The JNI-InChI binary distribution jarfile includes the compiled native InChI library. In this sense it's virtually indistinguishable from any other Java library. This simplified packaging makes it exceptionally easy to use JNI-InChI from JRuby, as we'll see below.
Installation
JRuby can be installed as described previously. To install the JNI-InChI library for JRuby, simply copy the current release jarfile into the lib
directory of your JRuby installation. That's all there is to it.
A Simple Library
We can now write a simple library to read InChIs via JRuby:
require 'java'
include_class 'net.sf.jniinchi.JniInchiInput'
include_class 'net.sf.jniinchi.JniInchiInputInchi'
include_class 'net.sf.jniinchi.JniInchiWrapper'
module IUPAC
def read_inchi inchi
input = JniInchiInputInchi.new inchi
JniInchiWrapper.getStructureFromInchi input
end
end
Testing the Library
By saving the above library to a file called iupac.rb, we can parse InChIs via JRuby:
jirb
irb(main):001:0> require 'iupac'
=> true
irb(main):002:0> include IUPAC
=> Object
irb(main):003:0> output = read_inchi 'InChI=1/C14H10/c1-3-7-13-11(5-1)9-10-12-6-2-4-8-14(12)13/h1-10H'
=> #<Java::NetSfJniinchi::JniInchiOutputStructure:0x1ed5459 @java_object=net.sf.jniinchi.JniInchiOutputStructure@313170>
irb(main):004:0> output.num_atoms
=> 14
irb(main):005:0> output.num_bonds
=> 16
Writing InChIs
Because JNI-InChI is a low-level toolkit, writing InChIs is feasible, but not trivial. We must first construct a representation, and then get the InChI for it. For example, we could get the InChI for methane as follows:
jirb
irb(main):001:0> require 'java'
=> true
irb(main):002:0> include_class 'net.sf.jniinchi.JniInchiInput'
=> ["net.sf.jniinchi.JniInchiInput"]
irb(main):003:0> include_class 'net.sf.jniinchi.JniInchiAtom'
=> ["net.sf.jniinchi.JniInchiAtom"]
irb(main):004:0> include_class 'net.sf.jniinchi.JniInchiWrapper'
=> ["net.sf.jniinchi.JniInchiWrapper"]
irb(main):005:0> input = JniInchiInput.new
=> #<Java::NetSfJniinchi::JniInchiInput:0x2f2295 @java_object=net.sf.jniinchi.JniInchiInput@15b0333>
irb(main):006:0> a1 = input.add_atom JniInchiAtom.new(0,0,0, "C")

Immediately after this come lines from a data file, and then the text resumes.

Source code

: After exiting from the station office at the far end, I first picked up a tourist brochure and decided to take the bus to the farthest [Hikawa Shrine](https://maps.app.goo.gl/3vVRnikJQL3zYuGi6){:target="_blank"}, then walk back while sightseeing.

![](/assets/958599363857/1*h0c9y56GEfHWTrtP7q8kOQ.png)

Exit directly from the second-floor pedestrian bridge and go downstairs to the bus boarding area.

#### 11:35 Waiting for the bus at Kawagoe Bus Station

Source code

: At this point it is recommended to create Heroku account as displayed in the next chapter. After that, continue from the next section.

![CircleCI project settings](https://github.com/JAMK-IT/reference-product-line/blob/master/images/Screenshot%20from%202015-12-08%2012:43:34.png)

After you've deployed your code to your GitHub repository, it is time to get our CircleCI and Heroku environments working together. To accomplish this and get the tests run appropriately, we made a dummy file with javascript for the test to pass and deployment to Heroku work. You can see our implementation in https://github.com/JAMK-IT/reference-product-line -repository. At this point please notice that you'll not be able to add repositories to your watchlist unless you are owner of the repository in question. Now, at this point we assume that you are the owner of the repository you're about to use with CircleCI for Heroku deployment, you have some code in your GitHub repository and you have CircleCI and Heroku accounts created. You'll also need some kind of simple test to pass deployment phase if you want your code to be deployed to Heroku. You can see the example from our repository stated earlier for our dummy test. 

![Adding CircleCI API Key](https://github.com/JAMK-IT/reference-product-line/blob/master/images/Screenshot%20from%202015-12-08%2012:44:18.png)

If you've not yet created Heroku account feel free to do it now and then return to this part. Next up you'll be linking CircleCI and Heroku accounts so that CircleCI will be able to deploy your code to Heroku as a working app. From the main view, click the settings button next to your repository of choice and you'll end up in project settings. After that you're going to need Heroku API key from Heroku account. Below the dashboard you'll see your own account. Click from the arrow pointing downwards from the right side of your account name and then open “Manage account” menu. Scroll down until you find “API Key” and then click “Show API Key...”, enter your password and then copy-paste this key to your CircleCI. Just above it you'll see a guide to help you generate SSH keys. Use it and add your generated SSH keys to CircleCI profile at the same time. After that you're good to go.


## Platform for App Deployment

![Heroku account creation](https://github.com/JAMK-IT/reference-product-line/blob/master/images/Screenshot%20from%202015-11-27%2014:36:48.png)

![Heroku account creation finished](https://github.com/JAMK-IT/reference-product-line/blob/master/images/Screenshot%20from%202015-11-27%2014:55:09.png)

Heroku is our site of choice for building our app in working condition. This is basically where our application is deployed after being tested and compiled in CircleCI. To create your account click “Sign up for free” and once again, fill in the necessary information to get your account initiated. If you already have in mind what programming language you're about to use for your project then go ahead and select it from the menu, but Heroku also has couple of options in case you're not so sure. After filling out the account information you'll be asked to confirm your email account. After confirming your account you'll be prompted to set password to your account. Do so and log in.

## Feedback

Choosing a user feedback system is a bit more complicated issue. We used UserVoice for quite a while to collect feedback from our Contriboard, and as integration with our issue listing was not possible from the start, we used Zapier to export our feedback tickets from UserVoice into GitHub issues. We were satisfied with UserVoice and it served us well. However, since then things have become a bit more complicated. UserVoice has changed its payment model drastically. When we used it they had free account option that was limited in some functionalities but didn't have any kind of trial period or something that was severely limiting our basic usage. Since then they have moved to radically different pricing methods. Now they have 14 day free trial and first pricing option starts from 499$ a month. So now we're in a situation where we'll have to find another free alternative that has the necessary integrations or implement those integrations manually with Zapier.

=> #<Java::NetSfJniinchi::JniInchiAtom:0x1b22920 @java_object=net.sf.jniinchi.JniInchiAtom@2f356f>
irb(main):007:0> a1.set_implicit_h(4)
=> nil
irb(main):008:0> output = JniInchiWrapper.get_inchi input
=> #<Java::NetSfJniinchi::JniInchiOutput:0xf894ce @java_object=net.sf.jniinchi.JniInchiOutput@132ae7>
irb(main):009:0> output.get_inchi
=> "InChI=1/CH4/h1H4"
Fortunately, we don't have to work that hard. The Chemistry Development Kit, through JNI-InChI, supports reading and writing of InChIs via a variety of molecular languages, including SMILES and molfile. More on that later, though.
Conclusions
Provided that a Java Native Interface exists for a C library, it can be used from JRuby. Future articles will discuss the use of other cheminformatics libraries written in either C or C++ from JRuby, and their integration with pure Java and Ruby libraries.